■ OPDRACHTEN ■
1: Geef uit de tekst over douanevervoer het stuk van "2. In het in" tot en met "van het begeleidingsdocument voor douanevervoer." letterlijk opnieuw weer.
2: Stel voor elke bewering vast of ze overeenkomt met de tekst over douanevervoer, en antwoord met ja of nee plus de woorden uit de tekst die dat bepalen, letterlijk geciteerd. (a) In het geval van lid 1 houdt het kantoor van vertrek de aangifte in. (b) In dat geval is artikel 13, lid 2, van toepassing. (c) Bijkomende exemplaren van het begeleidingsdocument voor douanevervoer worden door de aangever verstrekt.

■ TE BESTUDEREN TEKST ■
2. In het in lid 1 bedoelde geval houdt het kantoor van vertrek de aangifte in en doet de mededeling van de vrijgave door de aangever het begeleidingsdocument voor douanevervoer te verstrekken. In dit geval is artikel 13, lid 2, niet van toepassing.

Artikel 15 ter

1. Indien bepalingen in deze overeenkomst verwijzen naar exemplaren, aangiften of documenten die dienst doen als T1-document dat de zending begeleidt, zijn die bepalingen van overeenkomstige toepassing op het begeleidingsdocument voor douanevervoer.

2. Indien naar meer dan één exemplaar van het document wordt verwezen, verstrekken de bevoegde autoriteiten waar nodig bijkomende exemplaren van het begeleidingsdocument voor douanevervoer.

■ DATASETRECORDS ■
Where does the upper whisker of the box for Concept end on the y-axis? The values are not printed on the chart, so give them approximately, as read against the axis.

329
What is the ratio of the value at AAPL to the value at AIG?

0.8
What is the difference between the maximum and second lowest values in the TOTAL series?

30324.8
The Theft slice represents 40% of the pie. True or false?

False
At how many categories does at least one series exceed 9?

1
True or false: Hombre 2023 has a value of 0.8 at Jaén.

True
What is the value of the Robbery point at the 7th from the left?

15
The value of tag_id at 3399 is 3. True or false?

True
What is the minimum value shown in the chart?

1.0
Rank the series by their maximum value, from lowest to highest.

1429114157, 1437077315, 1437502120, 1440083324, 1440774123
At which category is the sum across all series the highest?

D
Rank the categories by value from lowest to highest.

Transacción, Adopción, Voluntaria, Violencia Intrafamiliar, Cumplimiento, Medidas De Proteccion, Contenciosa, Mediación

■ UITWERKINGEN ■
1:
2. In het in lid 1 bedoelde geval houdt het kantoor van vertrek de aangifte in en doet de mededeling van de vrijgave door de aangever het begeleidingsdocument voor douanevervoer te verstrekken. In dit geval is artikel 13, lid 2, niet van toepassing.

Artikel 15 ter

1. Indien bepalingen in deze overeenkomst verwijzen naar exemplaren, aangiften of documenten die dienst doen als T1-document dat de zending begeleidt, zijn die bepalingen van overeenkomstige toepassing op het begeleidingsdocument voor douanevervoer.

2. Indien naar meer dan één exemplaar van het document wordt verwezen, verstrekken de bevoegde autoriteiten waar nodig bijkomende exemplaren van het begeleidingsdocument voor douanevervoer.

2:
(a) Ja: "houdt het kantoor van vertrek de aangifte in"
(b) Nee: "In dit geval is artikel 13, lid 2, niet van toepassing."
(c) Nee: "verstrekken de bevoegde autoriteiten waar nodig bijkomende exemplaren van het begeleidingsdocument voor douanevervoer"